Windstream has told the FCC that AT&T's IP transition will hurt small and medium businesses if large telco providers are allowed to raise rates for last mile network services.
Like other providers, Windstream is a supporter of IP-based services such as Ethernet. However, its concern is that if AT&T (NYSE: T) or Verizon (NYSE: VZ) charges higher rates for the new services, small businesses with limited budgets, like the University of Arkansas Medical Service, would have to move more of their capital away from their core business and into paying higher prices for telecom services.
"Business consumers--including the small- and medium-sized businesses that drive economic growth and job creation, state and local governments, schools and non-profit health care providers--will be hurt significantly if the IP transition deprives them of their choice of integrated communications solutions because the large incumbent LECs can raise prices for critical last-mile transmission, whether Ethernet or unbundled DS1/DS3 capacity loops," wrote Windstream in its filing. "For example, the public at large will not be well served if the University of Arkansas Medical Service ("UAMS") must divert more of its limited telemedicine budget toward telecommunications costs, and away from delivering medical services to Arkansas' rural communities."
While Windstream has built out a large fiber network of its own, including those that serve UAMS, it still has to rely on renting last mile copper-based wholesale services from providers like AT&T to connect to multi-site businesses that reside outside of its traditional ILEC territory.
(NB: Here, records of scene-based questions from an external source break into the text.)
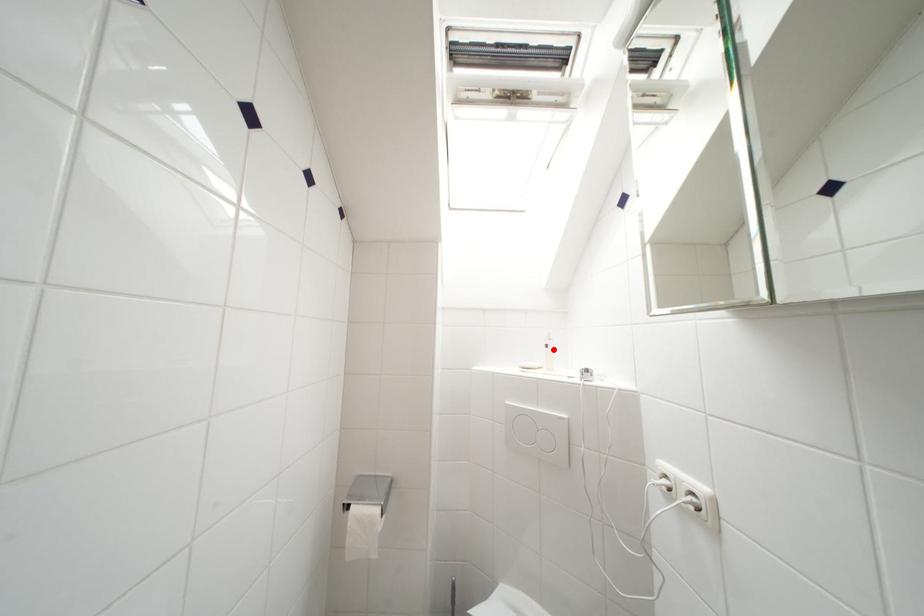
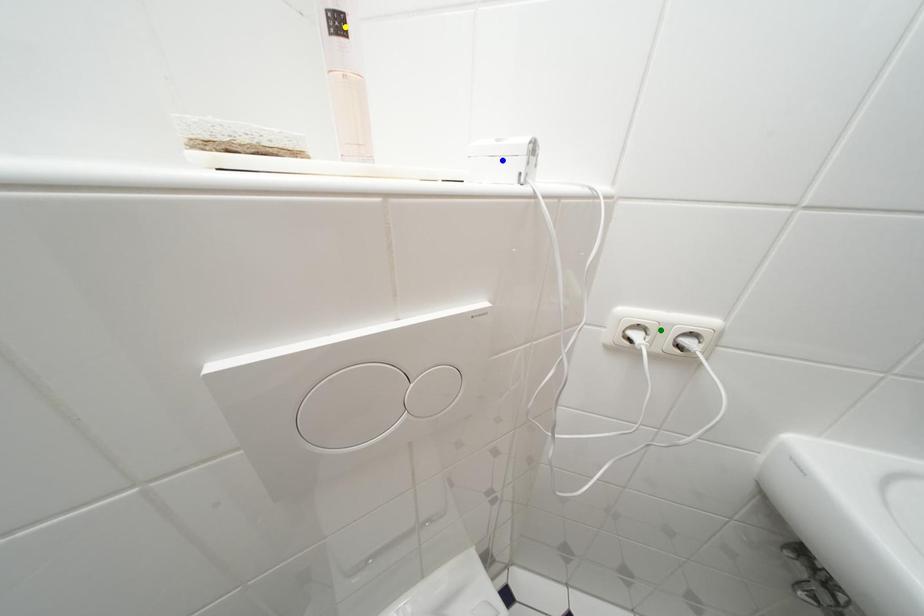
Question: I am providing you with two images of the same scene from different viewpoints. A red point is marked on the first image. You are given multiple points on the second image. In image 2, which mark is for the same physical point as the one in image 1?

Choices:
 (A) green point
 (B) yellow point
 (C) blue point

Answer: (B)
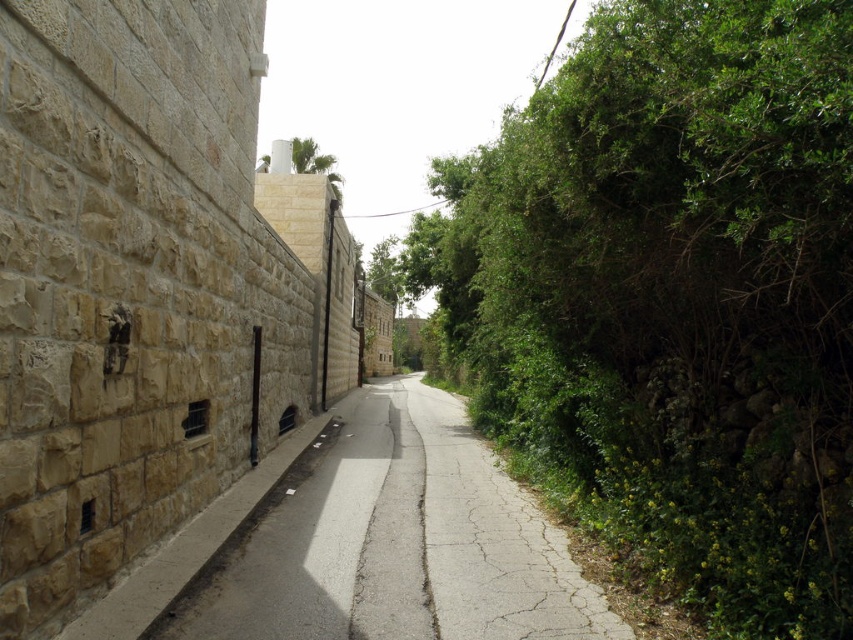
Question: Can you confirm if smooth concrete pavement at center is wider than green leafy tree at upper center?

Choices:
 (A) yes
 (B) no

Answer: (B)

Question: Which point is farther to the camera?

Choices:
 (A) (651, 492)
 (B) (260, 156)

Answer: (B)

Question: Is green leafy bush at right above smooth concrete pavement at center?

Choices:
 (A) yes
 (B) no

Answer: (A)

Question: Which point is farther from the camera taking this photo?

Choices:
 (A) (312, 461)
 (B) (299, 156)
 (C) (833, 308)

Answer: (B)

Question: Is green leafy bush at right positioned at the back of green leafy tree at upper center?

Choices:
 (A) no
 (B) yes

Answer: (A)

Question: Which point is farther to the camera?

Choices:
 (A) smooth concrete pavement at center
 (B) green leafy tree at upper center

Answer: (B)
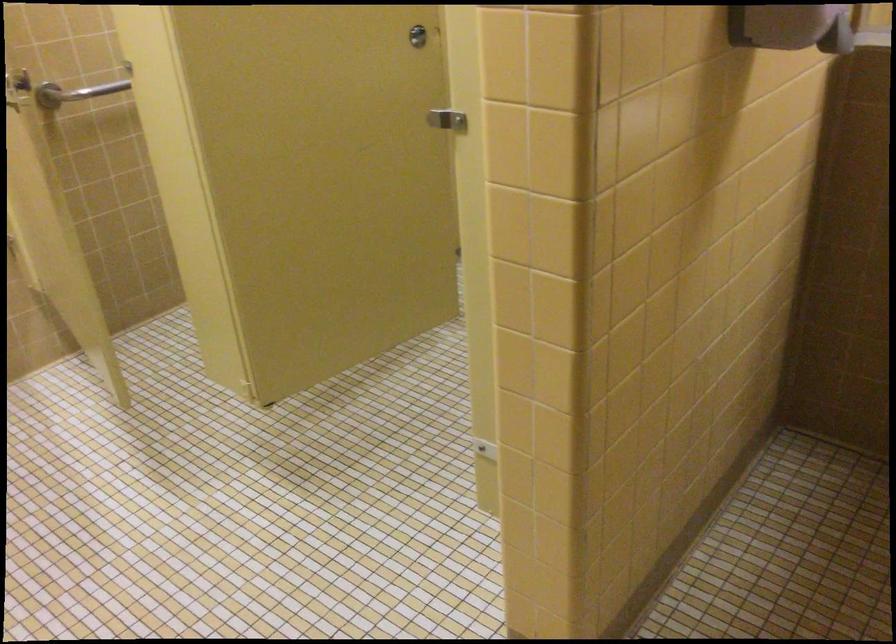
The service provider also can't realistically replicate the same facilities of the ILEC's network for every customer request.
But UAMS is only one end user that could be affected if ILECs were able to raise wholesale special access rates. A number of SMBs, including non-profit agencies, that lack the IT staff and budgets could also suffer similar harm.
"Other small- and medium-sized entities similarly will be harmed if AT&T or other large incumbent LECs can use the conversion to IP as an excuse to raise prices for special access services that competing providers today use to provide an alternative to the large incumbent LEC's services," wrote Windstream.
In its filing, the service provider has asked the FCC to enact reform and grant its Petition for Declaratory Ruling regarding the continued availability of unbundled DS1 and DS3 capacity loops after an incumbent local exchange carrier makes an IP or fiber transition.
Windstream wrote that "both of these actions are necessary merely to ensure that competitive carriers can migrate their customers from TDM to IP connectivity without incurring significant price hikes to attain comparable capacity."
The FCC, for its part, is taking up these issues with Chairman Wheeler setting forth a number of proposals that are designed to protect consumers and promote competition during the IP transition, including protections for consumers in last mile access and copper retirement. These issues will be further addressed at the FCC's Open Meeting on Aug. 6.